Why a blog?
This is my first time to ever do anything like this so please bare with me. I decided to start a blog mostly for myself. I wanted to keep track of all the crazy things that go on in our house on a daily basis. I also thought this would be good for my soul and keep me smiling and laughing even when I feel defeated by my littles at the end of the day. I'm sure there are a lot of blogs out there similar to this one and it may just bore people but that's alright. This is us, me and my littles!
Tuesday, November 30, 2010
She's getting better at leaving the ornaments alone but I still find her hiding some in her room from time to time.
This is our first year to have a cat and I wasn't sure what she would think of the tree. Apparently she thinks it's her own personal space and doesn't like if we go near it. Her new favorite spot in on the tree skirt OR climbing up it!! I have caught her several times trying to climb it. Really?! They do that?! She is worse than the girls! She loves that tree. Weird...
This time of year my littles always get sick. They get sick often I guess you could say but right around now is when they all get really bad chest colds. Beau always needs to cough but doesn't like to I guess so she just keeps it in her throat. You know when you're talking to someone and they totally need to clear their throat but don't? That's Beau!! We're always telling her to clear her throat but she just walks away saying,"Me did!" in her raspy voice. It never bothers her. Not much does. She will be walking on a flat surface right next to us and then we hear a thud and turn around and she's lying on the floor dusting off her knees. Her little legs are like rubber and they just give out, leaving her on the ground. She rarely ever cries about it though. Just gets up and says,"My fine" and moves on.
On Saturdays I try to make a big, special breakfast for the girls. I'm a huge fan of breakfast, although I don't always eat it, I love the idea of it and love to make it. Homemade donuts is one of their favorites!
I hope it's one of those things they always remember me doing. Donuts and chocolate chip pancakes have always been "our" thing and I just hope they remember and do something similar with their children. :)
Monday, November 15, 2010
He is my favorite, my very best friend and my home. I'm not a very sappy, romantic person but I consider myself pretty passionate about certain things and pretty honest and real.
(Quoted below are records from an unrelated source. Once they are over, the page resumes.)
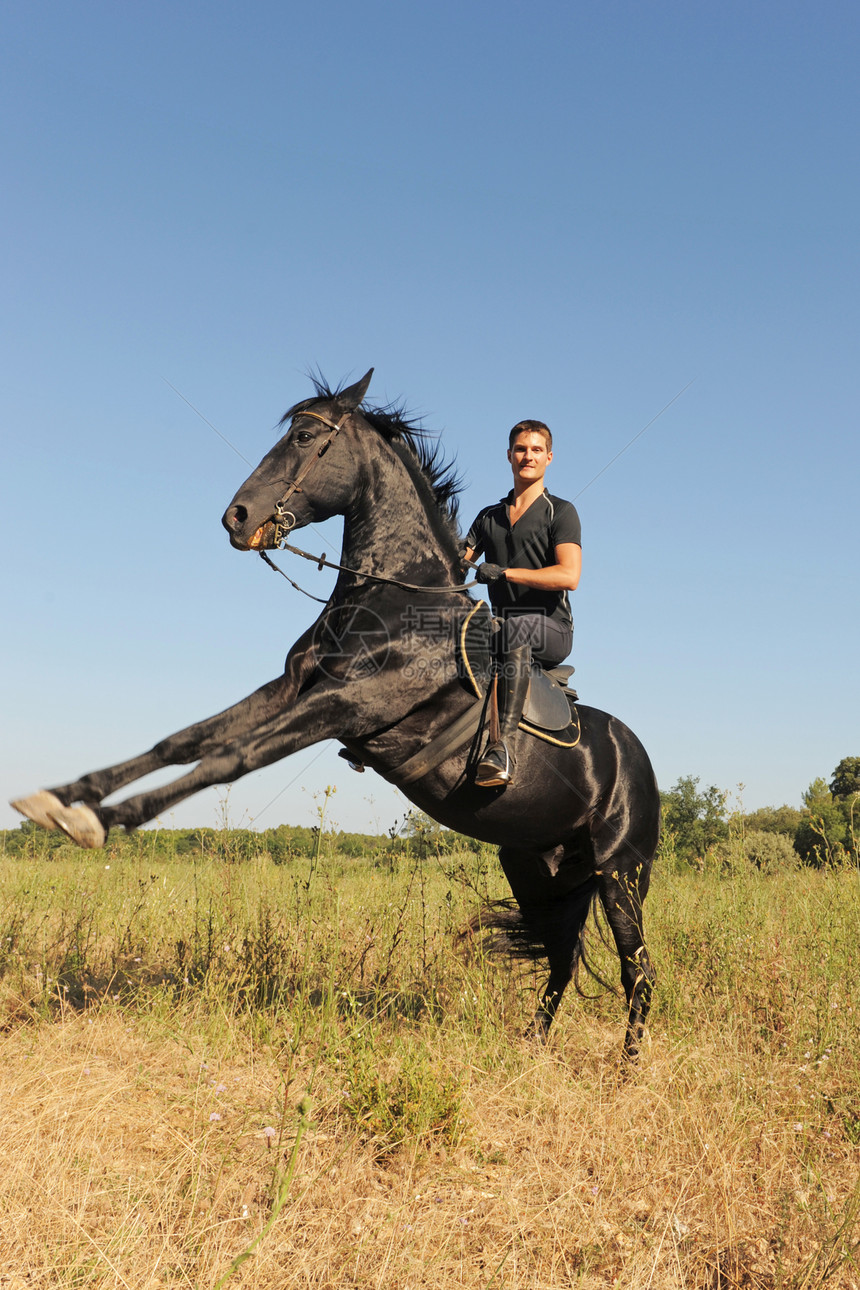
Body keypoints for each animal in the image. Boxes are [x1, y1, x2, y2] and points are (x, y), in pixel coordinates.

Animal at [11, 371, 660, 1057]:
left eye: (302, 437)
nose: (236, 518)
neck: (387, 596)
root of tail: (638, 761)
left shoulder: (346, 706)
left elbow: (232, 756)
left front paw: (106, 820)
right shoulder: (291, 688)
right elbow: (184, 741)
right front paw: (63, 798)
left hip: (621, 871)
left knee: (636, 969)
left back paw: (625, 1066)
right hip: (536, 864)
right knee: (561, 956)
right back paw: (532, 1048)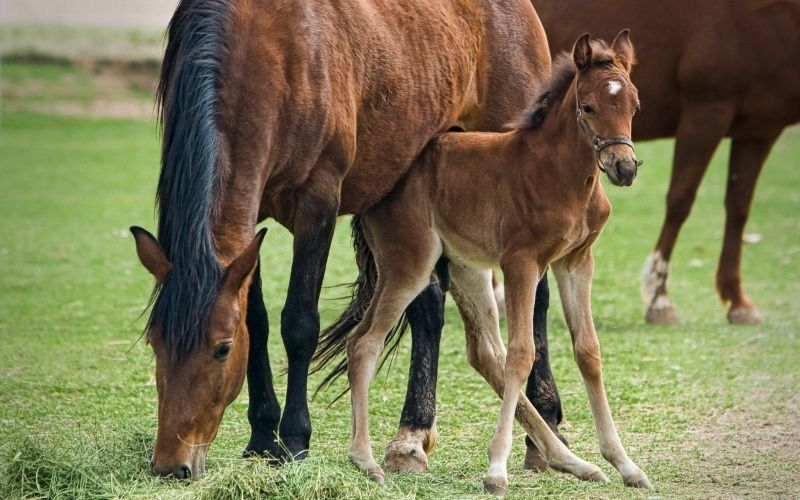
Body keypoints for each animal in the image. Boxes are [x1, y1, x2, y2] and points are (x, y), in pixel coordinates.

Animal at [131, 0, 556, 478]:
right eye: (155, 342)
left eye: (221, 350)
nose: (171, 464)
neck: (266, 51)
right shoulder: (248, 224)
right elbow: (256, 322)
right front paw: (262, 436)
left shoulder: (317, 205)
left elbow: (299, 323)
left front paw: (295, 440)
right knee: (427, 306)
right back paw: (412, 437)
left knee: (536, 299)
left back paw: (542, 429)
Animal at [338, 32, 648, 496]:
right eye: (589, 106)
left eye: (634, 105)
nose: (623, 167)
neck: (559, 174)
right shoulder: (522, 262)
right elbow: (522, 354)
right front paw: (496, 470)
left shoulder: (576, 261)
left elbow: (588, 351)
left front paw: (625, 464)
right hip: (409, 264)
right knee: (364, 343)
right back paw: (367, 460)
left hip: (467, 267)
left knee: (485, 352)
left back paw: (572, 462)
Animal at [532, 0, 800, 324]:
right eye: (588, 107)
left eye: (636, 107)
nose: (625, 168)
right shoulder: (707, 110)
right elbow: (680, 201)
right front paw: (660, 299)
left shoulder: (759, 131)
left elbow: (739, 209)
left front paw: (739, 302)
With me, you get what you see. I can't hide my feelings, thoughts or expressions very well. With that said, BJ gets me, me respects me and loves me unconditionally which is more than I deserve! He's the husband that I never dreamed I would have and the most hands on, involved, dependent father for our girls. They don't even realize how blessed they truly are to have a father like him. I know when they're older they'll see what an incredible Godly man he was to our family.
A few months ago BJ was asked if he'd like the opportunity to go on a missions trip this fall to Guatemala for 8 days. He was thrilled and beside himself with excitement. He'd never done anything that before and would of left that day if he could! I've always felt like God has HUGE plans for BJ and this is only the beginning so I knew he had to go on this trip. He and the group left last Wednesday and will be returning this Thursday. We both knew it was going to be hard on us and the girls but that it was totally worth it and we would power through it! This will be the longest he and I have been apart and the longest the girls will go without seeing him. Being that he works where he lives, we are fortunate to see him often and have almost every meal together. Our girls are so used to seeing him ALL the time so with him gone, it's definitely been an adjustment.
We were at church on Sunday and Bella just broke down crying saying she just missed her Dad. I wanted to cry along with her!
Beau has been extra defiant and whenever I ask her why she's hitting, talking back or not listening she says,"Yes mam.I don't know. I want Daddy!!!". I'm sure I'm not the most pleasant when he's gone but I hope I'm not THAT bad to be around.
Jude's not sure what's going on and feels the need to cry whenever Beau does. They're teaming up on me!